The final key piece of the Chicago Bulls for next year is Patrick Williams, the fourth overall pick in the 2020 NBA Draft. At first, many thought the Bulls were crazy for taking Williams so early in the lottery. However, during the 2021 NBA Summer League, Williams showed how much he improved both defensively and offensively. He averaged 9.2 points and 4.6 rebounds per game his rookie season, although I’m expecting him to take a big leap and become a sophomore stud next year. His performance will end up contributing a lot towards the Bulls’ success.

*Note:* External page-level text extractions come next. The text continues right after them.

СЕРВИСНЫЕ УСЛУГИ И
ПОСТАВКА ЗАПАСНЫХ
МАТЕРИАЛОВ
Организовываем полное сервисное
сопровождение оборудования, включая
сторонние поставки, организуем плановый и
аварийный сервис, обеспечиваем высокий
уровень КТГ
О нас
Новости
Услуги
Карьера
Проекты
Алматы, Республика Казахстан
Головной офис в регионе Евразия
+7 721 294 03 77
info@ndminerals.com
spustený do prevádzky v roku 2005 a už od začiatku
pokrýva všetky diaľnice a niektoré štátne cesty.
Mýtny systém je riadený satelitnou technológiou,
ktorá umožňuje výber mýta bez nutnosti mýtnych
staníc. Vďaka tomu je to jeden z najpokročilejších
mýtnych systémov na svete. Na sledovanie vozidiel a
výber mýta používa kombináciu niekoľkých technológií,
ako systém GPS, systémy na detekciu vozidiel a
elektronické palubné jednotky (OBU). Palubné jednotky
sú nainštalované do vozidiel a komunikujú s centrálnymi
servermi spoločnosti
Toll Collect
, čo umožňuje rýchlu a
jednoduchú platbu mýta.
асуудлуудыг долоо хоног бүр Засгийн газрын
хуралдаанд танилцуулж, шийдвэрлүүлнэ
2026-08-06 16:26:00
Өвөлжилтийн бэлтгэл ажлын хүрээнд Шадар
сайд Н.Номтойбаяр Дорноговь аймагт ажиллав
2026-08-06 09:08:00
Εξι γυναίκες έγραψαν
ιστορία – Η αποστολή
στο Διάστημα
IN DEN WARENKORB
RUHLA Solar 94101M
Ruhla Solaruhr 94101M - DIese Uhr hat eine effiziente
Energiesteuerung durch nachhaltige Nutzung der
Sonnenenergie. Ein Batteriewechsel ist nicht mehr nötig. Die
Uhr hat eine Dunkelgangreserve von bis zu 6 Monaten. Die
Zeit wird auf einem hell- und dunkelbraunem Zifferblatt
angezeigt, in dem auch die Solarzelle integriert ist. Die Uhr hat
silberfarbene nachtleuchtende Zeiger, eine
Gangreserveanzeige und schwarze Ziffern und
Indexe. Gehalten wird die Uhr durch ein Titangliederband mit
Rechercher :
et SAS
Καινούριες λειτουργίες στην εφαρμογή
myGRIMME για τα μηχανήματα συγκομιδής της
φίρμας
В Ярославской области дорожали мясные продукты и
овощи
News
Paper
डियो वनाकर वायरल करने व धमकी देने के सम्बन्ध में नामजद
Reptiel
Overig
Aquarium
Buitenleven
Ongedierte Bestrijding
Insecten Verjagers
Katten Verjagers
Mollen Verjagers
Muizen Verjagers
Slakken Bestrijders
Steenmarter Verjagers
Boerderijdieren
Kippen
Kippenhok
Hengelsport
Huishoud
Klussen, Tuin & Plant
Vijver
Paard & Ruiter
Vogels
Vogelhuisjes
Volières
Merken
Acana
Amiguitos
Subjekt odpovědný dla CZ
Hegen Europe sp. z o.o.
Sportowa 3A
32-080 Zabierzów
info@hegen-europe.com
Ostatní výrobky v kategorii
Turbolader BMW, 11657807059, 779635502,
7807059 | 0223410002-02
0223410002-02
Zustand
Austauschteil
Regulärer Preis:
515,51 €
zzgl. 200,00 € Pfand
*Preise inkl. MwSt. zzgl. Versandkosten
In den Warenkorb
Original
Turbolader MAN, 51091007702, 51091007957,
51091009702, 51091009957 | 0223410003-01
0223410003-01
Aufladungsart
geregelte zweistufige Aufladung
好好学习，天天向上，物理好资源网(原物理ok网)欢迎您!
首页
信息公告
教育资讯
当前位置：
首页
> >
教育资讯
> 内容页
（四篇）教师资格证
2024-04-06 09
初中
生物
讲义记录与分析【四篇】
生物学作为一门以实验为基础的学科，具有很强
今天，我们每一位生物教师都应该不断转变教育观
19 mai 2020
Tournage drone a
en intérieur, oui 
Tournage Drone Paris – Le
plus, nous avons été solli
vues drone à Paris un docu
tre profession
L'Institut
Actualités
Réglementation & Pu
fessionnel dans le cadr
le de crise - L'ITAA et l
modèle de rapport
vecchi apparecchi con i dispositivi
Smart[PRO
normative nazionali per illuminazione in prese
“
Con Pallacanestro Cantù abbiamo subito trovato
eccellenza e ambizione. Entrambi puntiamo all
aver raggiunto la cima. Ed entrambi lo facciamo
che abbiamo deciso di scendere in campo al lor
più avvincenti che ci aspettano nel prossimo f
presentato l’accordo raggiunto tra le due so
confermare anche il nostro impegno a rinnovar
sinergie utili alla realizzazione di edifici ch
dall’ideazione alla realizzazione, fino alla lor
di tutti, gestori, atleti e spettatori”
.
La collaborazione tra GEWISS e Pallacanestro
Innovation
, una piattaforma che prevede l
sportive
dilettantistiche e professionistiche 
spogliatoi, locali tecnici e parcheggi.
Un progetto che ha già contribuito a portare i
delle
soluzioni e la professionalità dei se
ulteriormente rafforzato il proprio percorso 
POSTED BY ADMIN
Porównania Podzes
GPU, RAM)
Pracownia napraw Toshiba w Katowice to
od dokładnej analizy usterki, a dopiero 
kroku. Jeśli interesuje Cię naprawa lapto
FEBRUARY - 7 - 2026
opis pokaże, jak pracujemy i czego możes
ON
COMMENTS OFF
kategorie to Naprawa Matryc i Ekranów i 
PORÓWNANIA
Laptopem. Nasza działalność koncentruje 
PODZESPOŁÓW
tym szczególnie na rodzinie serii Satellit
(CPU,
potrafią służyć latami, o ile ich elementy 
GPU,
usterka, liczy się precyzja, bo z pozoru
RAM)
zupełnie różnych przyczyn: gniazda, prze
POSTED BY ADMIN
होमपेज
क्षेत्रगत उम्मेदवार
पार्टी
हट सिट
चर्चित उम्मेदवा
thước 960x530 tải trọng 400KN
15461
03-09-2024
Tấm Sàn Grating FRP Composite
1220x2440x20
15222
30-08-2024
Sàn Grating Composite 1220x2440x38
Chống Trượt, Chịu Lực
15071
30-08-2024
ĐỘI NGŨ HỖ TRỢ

While the Bulls had one of the more active free agencies this offseason, and have a lot of new talent to be excited for, I simply don’t think they can compete with the powerhouses and All-NBA players in the Eastern Conference, such as NBA titans Giannis Antetokounmpo, Kevin Durant, and Embiid. Even with the new look roster, there’s no way the Bulls are the 1, 2, 3, or 4 seed. The highest I could see them being (and this is assuming everything goes as planned) is the fifth seed. Realistically, I think the Bulls will be in the play-in mix, and win around 35 games in 2022; a slight improvement but not by much. How well they do depends on how much the team gels and how well the younger players develop. However you spin it though, the Bulls are going to be a very fun team to watch during the 2021-22 season.